Characterization of the ability of a mutant in the pilV gene to reorganize host cell plasma membrane of endothelial cells. (A) High resolution scanning electron micrographs showing direct contacts between pili and bacteria-induced cellular protrusions on epithelial cells (arrows, scale bar corresponds to 1 µm). (B) Immunofluorescence analysis of the cellular response to infection with the pilV mutant (pilV). Bacterial aggregates on the endothelial surface were visualized with DAPI staining (DAPI). Ezrin immunostaining was used as a marker for the recruitment of cytoskeletal components (Ezrin). Scale bar corresponds to 10 µm. (C) Quantification of the effect of the pilV mutation on the ability of N. meningitidis to recruit ezrin under microcolonies. The frequency of ezrin recruitment under individual microcolonies (recruitment index) is represented for the wild type strain (WT), the comP, pilT, and pilV mutants and the complemented pilV strain (pilVind) in the presence or absence of inducer (100 µM IPTG). (D) Total protein levels of PilV in the different indicated strains and with different doses of IPTG. (E) Scanning electron microscopy analysis of the cellular surface reorganization induced by wild type (WT) on endothelial cells and absent in the pilV mutant (pilV), (scale bars correspond to 1 µm).
Figure 7.
PilV is required to maintain integrity of bacterial microcolonies in the presence of shear stress.

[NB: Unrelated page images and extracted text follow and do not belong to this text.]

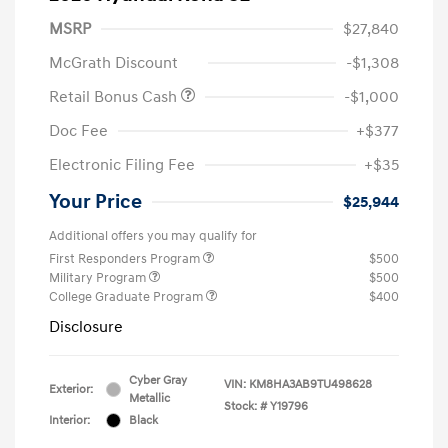
MSRP
$27,840
McGrath Discount
-$1,308
Retail Bonus Cash
-$1,000
Doc Fee
+$377
Electronic Filing Fee
+$35
Your Price
$25,944
Additional offers you may qualify for
First Responders Program
$500
Military Program
$500
College Graduate Program
$400
Disclosure
Cyber Gray
VIN:
KM8HA3AB9TU498628
Exterior:
Metallic
Stock: #
Y19796
Interior:
Black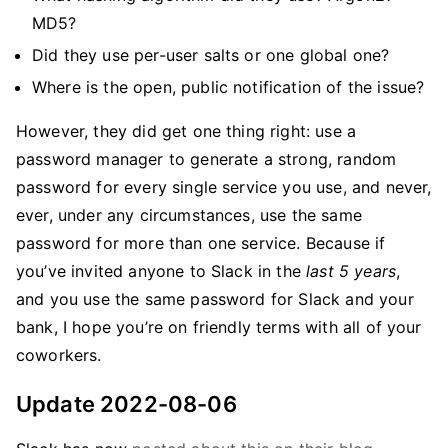
MD5?
Did they use per-user salts or one global one?
Where is the open, public notification of the issue?
However, they did get one thing right: use a
password manager to generate a strong, random
password for every single service you use, and never,
ever, under any circumstances, use the same
password for more than one service. Because if
you’ve invited anyone to Slack in the
last 5 years
,
and you use the same password for Slack and your
bank, I hope you’re on friendly terms with all of your
coworkers.
Update 2022-08-06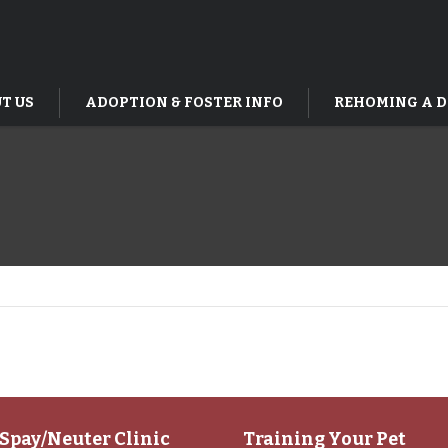
T US
ADOPTION & FOSTER INFO
REHOMING A 
Spay/Neuter Clinic
Training Your Pet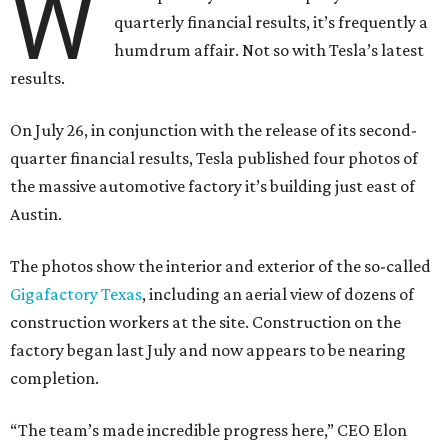
W
quarterly financial results, it’s frequently a
humdrum affair. Not so with Tesla’s latest
results.
On July 26, in conjunction with the release of its second-
quarter financial results, Tesla published four photos of
the massive automotive factory it’s building just east of
Austin.
The photos show the interior and exterior of the so-called
Gigafactory Texas
, including an aerial view of dozens of
construction workers at the site. Construction on the
factory began last July and now appears to be nearing
completion.
“The team’s made incredible progress here,” CEO Elon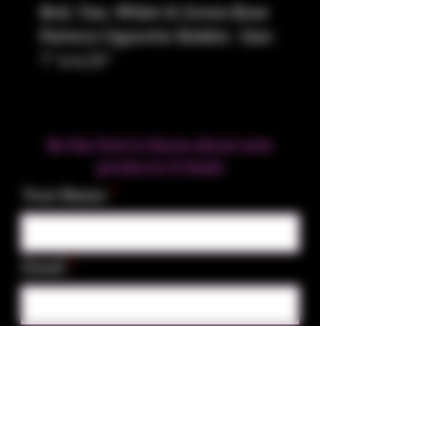
Red, Tan, White & Green Rose
Pattern Cigarette Holder. Size:
7" x 4.25"
Be the first to know about new
products & Deals
Your Name
Email
Subscribe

The ability of microcolonies formed by a pilV mutant to resist shear stress was tested. (A) Microcolonies on a cellular monolayer formed by wild type or the pilV mutant expressing GFP were submitted to liquid flow generated force (10 dynes/cm2) in a laminar flow chamber. Images of fluorescent bacteria before and after flow increase are presented (scale bars correspond to 50 µm). (B) The morphology of microcolonies was determined before and after shear stress application and the frequency of 2D (white bars) and 3D (black bars) microcolonies determined. (C–D) The number of bacteria adhering to cells before (black bars) and after application of 10 dynes/cm2 shear stress (white bars) was determined by the plating assay for the indicated strains.
Figure 8.
Schematic representation of the link between the ability of microcolonies to resist mechanical force and bacteria induced cellular response.

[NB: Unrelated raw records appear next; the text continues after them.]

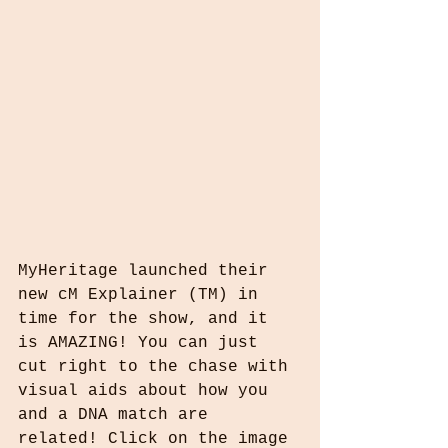
MyHeritage launched their 
new cM Explainer (TM) in 
time for the show, and it 
is AMAZING! You can just 
cut right to the chase with 
visual aids about how you 
and a DNA match are 
related! Click on the image 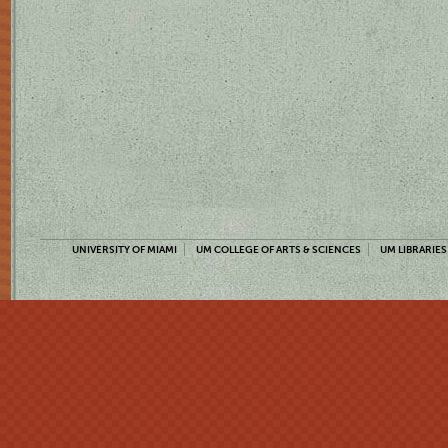
UNIVERSITY OF MIAMI
UM COLLEGE OF ARTS & SCIENCES
UM LIBRARIES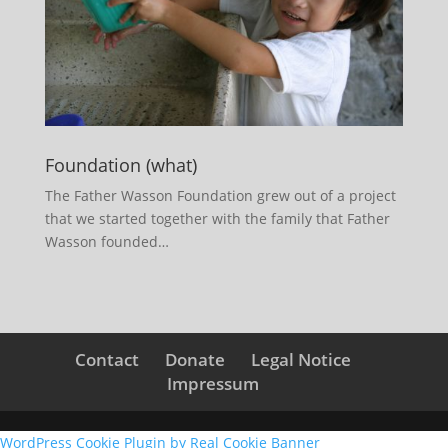
Foundation (what)
The Father Wasson Foundation grew out of a project
that we started together with the family that Father
Wasson founded…
Contact
Donate
Legal Notice
Impressum
WordPress Cookie Plugin by Real Cookie Banner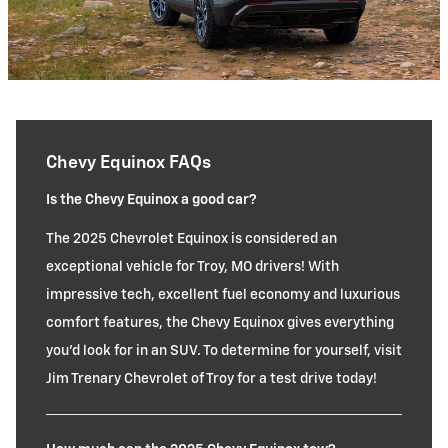
Chevy Equinox FAQs
Is the Chevy Equinox a good car?
The 2025 Chevrolet Equinox is considered an
exceptional vehicle for Troy, MO drivers! With
impressive tech, excellent fuel economy and luxurious
comfort features, the Chevy Equinox gives everything
you'd look for in an SUV. To determine for yourself, visit
Jim Trenary Chevrolet of Troy for a test drive today!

Wild type bacteria trigger a massive reorganization of the plasma membrane and thus resist flow. The pilV mutant, in contrast, is able to adhere and form three-dimensional microcolonies but is not able to reorganize the cellular surface and renders the microcolony sensitive to shear stress. A similar effect occurs when cholesterol is depleted from the host cell with MCßD.